In Debian trixie, both the following upstream patches seem to have been
included:
https://github.com/systemd/systemd/commit/
fecbce1fc654076a2fc0922e6d36e5300ea04cdf
https://github.com/systemd/systemd/commit/33eb44fe4a8d7971b5614bc4c2d90f8d91cce66c
As a result, the emergency shell functionality can be restored either
persistently (while the system is still running normally) or as the
problem requiring rescue-mode/emergency mode access is encountered.
When RedHat/Fedora added the possibility to install with a locked root
account, they had the same issue:
https://bugzilla.redhat.com/show_bug.cgi?id=1763160
Since then, they released documentation on the workarounds, and the same
solutions should apply to Debian too.
(In other words, security by obscurity is not going to work: the
information below is already out in public, although nominally for
different distributions.)
----------
To pre-emptively configure rescue.service to allow local console access
with the documented ways even if the root account is locked:
Run "systemctl edit rescue.service" to create a systemd override file
/etc/systemd/system/rescue.service.d/override.conf.
You'll need to type in the following two lines:
[Service]
Environment=SYSTEMD_SULOGIN_FORCE=1
Save the resulting file.
This should work in any version that has the upstream systemd package
from 2018-Oct-17 or later.
Doing the same for emergency mode seems to require adding some
configuration to the initramfs generator, and I don't have a ready
answer at this point.

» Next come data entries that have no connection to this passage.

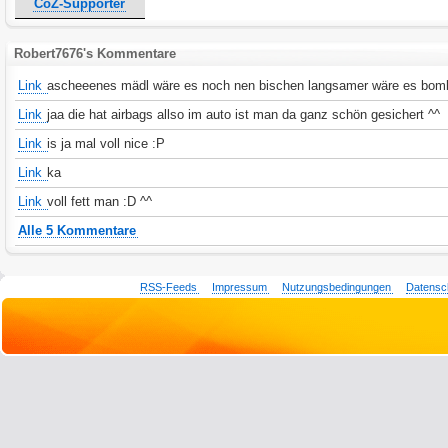
CoZ-Supporter
Robert7676's Kommentare
Link
ascheeenes mädl wäre es noch nen bischen langsamer wäre es bom
Link
jaa die hat airbags allso im auto ist man da ganz schön gesichert ^^
Link
is ja mal voll nice :P
Link
ka
Link
voll fett man :D ^^
Alle 5 Kommentare
RSS-Feeds
Impressum
Nutzungsbedingungen
Datensc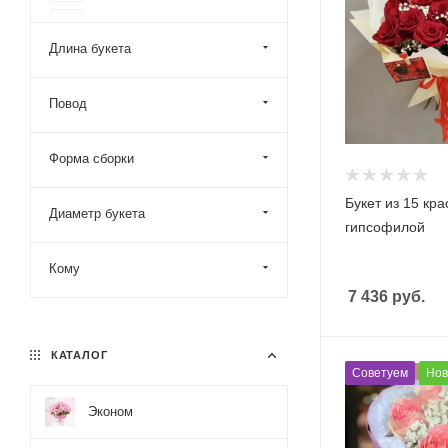
желтый
Длина букета
Повод
Форма сборки
Букет из 15 кра
Диаметр букета
гипсофилой
Кому
7 436
руб.
КАТАЛОГ
Советуем
Нов
Эконом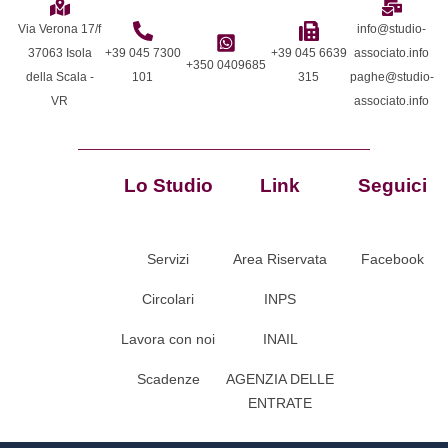
Via Verona 17/f
info@studio-
37063 Isola
+39 045 7300
+39 045 6639
associato.info
+350 0409685
della Scala -
101
315
paghe@studio-
VR
associato.info
Lo Studio
Link
Seguici
Servizi
Area Riservata
Facebook
Circolari
INPS
Lavora con noi
INAIL
Scadenze
AGENZIA DELLE
ENTRATE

However, see below.
-----------
If the system is falling to emergency mode (or you're using boot options
to force it there) and displaying the message:
Cannot open access to console, the root account is locked.
See sulogin(8) to continue.
Then the easiest workaround is to add "SYSTEMD_SULOGIN_FORCE=1" to the
kernel command line. This should work with upstream systemd version from
2023-May-13 or later, so in Debian this will probably mean trixie and
later only.
-----------
If you want to secure your system against unauthorized console access:
Configure your bootloader to disallow specifying arbitrary kernel boot
options without at least password authentication. If you cannot allow
root logins from the local console, this should not be news to you, as
the boot-time configurability of GRUB and kernel boot options already
allows all kinds of mayhem in unauthorized hands, and someone with
access to the local console will probably be able to also arrange a
power interruption if determined enough.